Extrait du document:
^^^^^^^^

Pour être un peu plus précis, l’individualisme était, au départ, une composante de la philosophie Epicurienne. En gros, le plus important c’est l’individu, donc chacun doit profiter de la vie (carpe diem). Si l’on en reste à cette définition, alors je me considère sans honte aucune comme individualiste.
Egoïsme:
Définition du Larousse en ligne: Attachement excessif porté à soi-même et à ses intérêts, au mépris des intérêts des autres.
Nous voyons clairement l’aspect négatif (ne serait-ce que dans les mots employés: excessif, mépris) de ce mot. Et pourtant, dans le langage moderne (cette espèce de bouillie informe dont nous bombardent les médias et les communiquants de tout poils), ces deux mots ont tendance à prendre le même sens.
L’égoïsme grégaire
Cette réflexion m’est venue en lisant cet article du monde diplomatique de Dany-Robert Dufour. Je suis globalement d’accord avec l’analyse de son auteur, à ceci près qu’il utilise le terme d’individualisme grégaire. Pour ma part, je crois que égoïsme grégaire serait plus juste. Car en effet, le mot ‘individualisme’ peut être compris de différentes façons, et beaucoup de ses définitions ne correspondent pas avec la description que donne l’auteur de ce concept.
Car effectivement, la grande majorité de la population des pays dits « riches » se comportent ainsi. Nous nous donnons l’illusion d’être libre et différents les uns des autres, mais en fait nous suivons tous aveuglément le berger. Le berger, est, dans ce cas, difficile à cerner. Ce n’est pas une personne à proprement parler, ni même un ensemble de personnes, mais un système. C’est l’ensemble des structures de contrôles qu’utilisent les élites pour nous faire faire ce qu’ils veulent. Cet ensemble va de la publicité, au modèle de propagande, en passant par la « communication » des entreprises et des états (qui est n’est en fait rien d’autre que de la propagande), etc.
C’est ainsi que je me surprends souvent à comparer, avec une amertume particulièrement désagréable, le peuple avec un troupeau de moutons. Chaque mouton se croyant libre car chacun a le droit de bêler différemment que son voisin (beaucoup ne le font même pas mais ils se croient libre car ils savent qu’ils ont le droit de le faire; cette remarque pointe sur la différence entre un droit écrit et un droit de fait), mais chacun acceptant de se faire tondre régulièrement et de finir à l’abattoir.
La révolution dans mon jardin
De nos jours, il est courant d’entendre ce type de raisonnement: « nous sommes en train de détruire la planète, des millions de gens meurent de faim dans monde, etc…, et tout ça c’est notre faute, à tous, à chacun d’entre nous. La seule façon de changer les choses est de changer tous, chacun d’entre nous, de façon individuelle mais coordonnée. »

^^^^^^^^

Lignes extraites:
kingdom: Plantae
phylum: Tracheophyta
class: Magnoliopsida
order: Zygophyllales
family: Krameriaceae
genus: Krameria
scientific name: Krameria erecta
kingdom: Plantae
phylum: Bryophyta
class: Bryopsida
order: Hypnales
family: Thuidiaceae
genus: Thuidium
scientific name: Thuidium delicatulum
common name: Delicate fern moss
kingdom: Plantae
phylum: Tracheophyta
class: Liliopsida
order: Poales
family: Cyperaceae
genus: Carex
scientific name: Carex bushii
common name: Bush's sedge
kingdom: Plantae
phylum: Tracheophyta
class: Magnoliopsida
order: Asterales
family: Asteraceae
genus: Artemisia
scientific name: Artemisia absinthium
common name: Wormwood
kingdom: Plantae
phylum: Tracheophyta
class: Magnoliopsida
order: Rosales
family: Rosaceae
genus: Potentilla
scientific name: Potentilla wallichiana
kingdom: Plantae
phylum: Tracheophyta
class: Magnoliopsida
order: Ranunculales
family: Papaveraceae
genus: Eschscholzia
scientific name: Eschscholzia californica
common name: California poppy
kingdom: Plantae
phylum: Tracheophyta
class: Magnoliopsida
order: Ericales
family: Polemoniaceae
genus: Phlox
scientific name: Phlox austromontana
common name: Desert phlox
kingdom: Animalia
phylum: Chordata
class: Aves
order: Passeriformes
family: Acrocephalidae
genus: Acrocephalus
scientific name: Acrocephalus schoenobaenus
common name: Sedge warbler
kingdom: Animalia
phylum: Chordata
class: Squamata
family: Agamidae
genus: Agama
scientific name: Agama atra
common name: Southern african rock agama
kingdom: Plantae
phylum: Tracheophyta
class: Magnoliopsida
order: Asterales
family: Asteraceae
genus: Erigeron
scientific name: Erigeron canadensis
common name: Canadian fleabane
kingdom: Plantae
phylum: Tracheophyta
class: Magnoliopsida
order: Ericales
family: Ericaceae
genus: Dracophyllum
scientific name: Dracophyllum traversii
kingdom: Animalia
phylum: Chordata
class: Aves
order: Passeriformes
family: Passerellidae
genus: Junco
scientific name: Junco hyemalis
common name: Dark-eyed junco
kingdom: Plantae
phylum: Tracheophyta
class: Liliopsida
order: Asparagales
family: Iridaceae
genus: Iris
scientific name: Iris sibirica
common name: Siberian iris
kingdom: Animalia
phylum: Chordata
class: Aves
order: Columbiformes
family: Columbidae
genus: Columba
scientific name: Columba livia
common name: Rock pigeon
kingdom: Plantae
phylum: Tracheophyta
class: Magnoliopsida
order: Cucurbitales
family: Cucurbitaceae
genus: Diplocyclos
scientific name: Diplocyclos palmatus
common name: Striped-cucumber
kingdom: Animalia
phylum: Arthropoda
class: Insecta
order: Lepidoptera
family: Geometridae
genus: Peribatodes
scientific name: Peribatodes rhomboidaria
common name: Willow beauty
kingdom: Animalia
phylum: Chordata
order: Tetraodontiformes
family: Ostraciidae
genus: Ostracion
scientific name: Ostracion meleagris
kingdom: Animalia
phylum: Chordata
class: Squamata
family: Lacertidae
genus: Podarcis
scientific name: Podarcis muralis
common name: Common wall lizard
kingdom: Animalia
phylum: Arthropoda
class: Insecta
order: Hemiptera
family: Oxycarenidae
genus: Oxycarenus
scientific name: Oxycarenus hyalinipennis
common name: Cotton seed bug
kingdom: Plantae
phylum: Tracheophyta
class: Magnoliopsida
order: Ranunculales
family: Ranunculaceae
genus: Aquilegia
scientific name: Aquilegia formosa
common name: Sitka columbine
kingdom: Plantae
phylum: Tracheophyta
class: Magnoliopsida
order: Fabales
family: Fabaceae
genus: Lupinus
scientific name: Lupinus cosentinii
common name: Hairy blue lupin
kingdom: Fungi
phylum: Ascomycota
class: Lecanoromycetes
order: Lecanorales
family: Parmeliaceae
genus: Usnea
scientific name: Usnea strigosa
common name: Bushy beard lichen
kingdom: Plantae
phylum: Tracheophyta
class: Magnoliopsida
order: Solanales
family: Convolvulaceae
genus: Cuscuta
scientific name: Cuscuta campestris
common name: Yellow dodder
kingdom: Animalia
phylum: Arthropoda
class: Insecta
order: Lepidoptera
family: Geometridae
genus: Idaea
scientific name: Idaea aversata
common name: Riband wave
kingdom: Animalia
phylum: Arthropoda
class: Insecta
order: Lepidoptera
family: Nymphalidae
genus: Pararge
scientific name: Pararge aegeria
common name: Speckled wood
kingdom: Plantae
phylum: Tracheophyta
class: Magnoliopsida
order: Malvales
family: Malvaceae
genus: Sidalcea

^^^^^^^^

Consigne: Recopiez le passage du texte sur l'individualisme et l'égoïsme qui s'ouvre sur les mots contenant "L’égoïsme grégaire" et se ferme sur "de ce concept.".

Réponse:
L’égoïsme grégaire
Cette réflexion m’est venue en lisant cet article du monde diplomatique de Dany-Robert Dufour. Je suis globalement d’accord avec l’analyse de son auteur, à ceci près qu’il utilise le terme d’individualisme grégaire. Pour ma part, je crois que égoïsme grégaire serait plus juste. Car en effet, le mot ‘individualisme’ peut être compris de différentes façons, et beaucoup de ses définitions ne correspondent pas avec la description que donne l’auteur de ce concept.